If your "web server" is actually a massively parallel server farm, spread across multiple datacentres worldwide, which splits the POVray rendering job across multiple nodes such that it completes in a fraction of the time and can tolerate individual nodes rebooting or dying altogether -- THAT would be cloud computing.
How is that any different than distributed computing? Oh, because you added "spread across multiple data centers." Please.
Sure, it *is* distributed computing (and if it isn't, it's not cloud computing, in my book). Distributed computing + SOA = cloud computing, I guess (although I hate the SOA buzzword as much as you seem to hate "cloud")
Likewise Amazon S3 is cloud computing rather than just remote storage, because the data you store is smeared (mirrored; cached) across multiple nodes so that node failure is routed around, and reads are fast for clients all over the world.
But I thought it had to be doing some processing for me, not just storing stuff? Please, make up your mind. Why throw "smeared" into the mix when you already have the necessary words? Oh right... to make it "cloud compatible."
Storage is processing. In this case the process is to store the data on at least two nodes, send you an acknowledgement, then in the background propogate it to more nodes. I just used the word "smeared" (not part of the standard cloud buzzword collection as fat as I knew) because I thought it might help people understand.
Why send data to a server to process over a slow link when I could get the result faster by processing that data locally? That's the question he's asking.
And who is suggesting an application in which you do that?
All the cloud services being offered or suggested offer something on the remote side that you're likely not to have locally. Whether it's massive processing power and access to data (Google search); fast, highly specialised processing power (this Nvidia project); highly redundant cheap storage (Amazon S3); and so on.
I've given two examples of how, even with a fairly fast local processor and a super-slow connection, it would be worth sending a job to a remote server - jobs where the input and output are both small, but the processing in between is heavy and/or further external data is accessed.

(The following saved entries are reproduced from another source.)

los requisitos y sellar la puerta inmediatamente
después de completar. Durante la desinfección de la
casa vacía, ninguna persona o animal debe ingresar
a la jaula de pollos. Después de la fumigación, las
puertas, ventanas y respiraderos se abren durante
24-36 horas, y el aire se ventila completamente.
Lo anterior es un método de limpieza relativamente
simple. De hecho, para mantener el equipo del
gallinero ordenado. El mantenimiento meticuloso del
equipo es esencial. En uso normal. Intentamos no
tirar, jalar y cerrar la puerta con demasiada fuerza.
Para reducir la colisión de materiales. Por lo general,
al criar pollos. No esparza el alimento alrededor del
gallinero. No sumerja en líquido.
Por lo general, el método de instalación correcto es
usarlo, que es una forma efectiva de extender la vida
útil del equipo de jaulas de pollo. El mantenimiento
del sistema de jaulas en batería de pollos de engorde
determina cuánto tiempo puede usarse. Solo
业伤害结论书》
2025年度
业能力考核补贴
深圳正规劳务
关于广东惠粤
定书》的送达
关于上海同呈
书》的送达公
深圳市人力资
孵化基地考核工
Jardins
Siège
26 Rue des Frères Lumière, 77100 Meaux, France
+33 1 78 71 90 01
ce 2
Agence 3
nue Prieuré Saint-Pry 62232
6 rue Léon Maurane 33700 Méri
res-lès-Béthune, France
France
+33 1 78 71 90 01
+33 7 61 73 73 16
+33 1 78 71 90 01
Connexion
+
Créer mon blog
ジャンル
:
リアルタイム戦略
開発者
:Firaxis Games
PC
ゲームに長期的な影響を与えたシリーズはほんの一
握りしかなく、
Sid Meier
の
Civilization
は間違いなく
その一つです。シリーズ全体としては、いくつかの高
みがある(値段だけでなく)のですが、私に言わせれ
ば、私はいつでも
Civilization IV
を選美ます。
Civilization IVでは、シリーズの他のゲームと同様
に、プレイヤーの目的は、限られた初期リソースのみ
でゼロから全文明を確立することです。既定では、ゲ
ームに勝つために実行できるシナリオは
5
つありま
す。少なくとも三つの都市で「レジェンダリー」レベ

The thing that bus me about this 'cloud computing" nonsense is we already had a perfectly good and well established term for this-thin clients.
That would be an excellent point, if only cloud computing and thin-client were related in anything but the most tangential of ways.
But they're not, so it isn't.
5 years from now this will be just another dotbomb buzzword chucked in the trashcan of history
Meanwhile, people are actually using cloud services right now, and they're saving money.
http://blogs.smugmug.com/don/2006/11/10/amazon-s3-show-me-the-money/
These people aren't affected by the ISP caps you mention -- because cloud computing isn't what you think it is.
OTOH, I do think that service aimed at end-users will become popular. Things along the Google Docs model and, yes, the OnLive model. They will drive demand for faster ISP services with higher caps, or no caps at all. And for wireless ISPs with broad coverage.